### Prompt
The records must be retyped exactly, with no pictures included.

### Provided entries
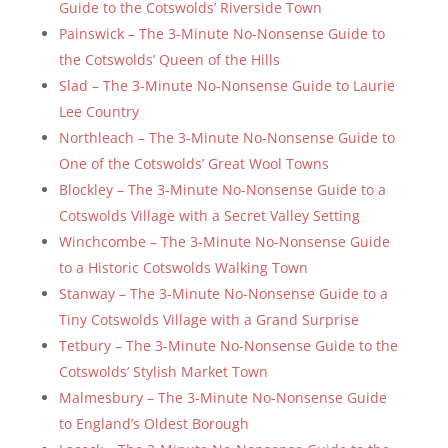
Guide to the Cotswolds’ Riverside Town
Painswick – The 3-Minute No-Nonsense Guide to
the Cotswolds’ Queen of the Hills
Slad – The 3-Minute No-Nonsense Guide to Laurie
Lee Country
Northleach – The 3-Minute No-Nonsense Guide to
One of the Cotswolds’ Great Wool Towns
Blockley – The 3-Minute No-Nonsense Guide to a
Cotswolds Village with a Secret Valley Setting
Winchcombe – The 3-Minute No-Nonsense Guide
to a Historic Cotswolds Walking Town
Stanway – The 3-Minute No-Nonsense Guide to a
Tiny Cotswolds Village with a Grand Surprise
Tetbury – The 3-Minute No-Nonsense Guide to the
Cotswolds’ Stylish Market Town
Malmesbury – The 3-Minute No-Nonsense Guide
to England’s Oldest Borough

### Solution to this exercise
Guide to the Cotswolds’ Riverside Town
Painswick – The 3-Minute No-Nonsense Guide to
the Cotswolds’ Queen of the Hills
Slad – The 3-Minute No-Nonsense Guide to Laurie
Lee Country
Northleach – The 3-Minute No-Nonsense Guide to
One of the Cotswolds’ Great Wool Towns
Blockley – The 3-Minute No-Nonsense Guide to a
Cotswolds Village with a Secret Valley Setting
Winchcombe – The 3-Minute No-Nonsense Guide
to a Historic Cotswolds Walking Town
Stanway – The 3-Minute No-Nonsense Guide to a
Tiny Cotswolds Village with a Grand Surprise
Tetbury – The 3-Minute No-Nonsense Guide to the
Cotswolds’ Stylish Market Town
Malmesbury – The 3-Minute No-Nonsense Guide
to England’s Oldest Borough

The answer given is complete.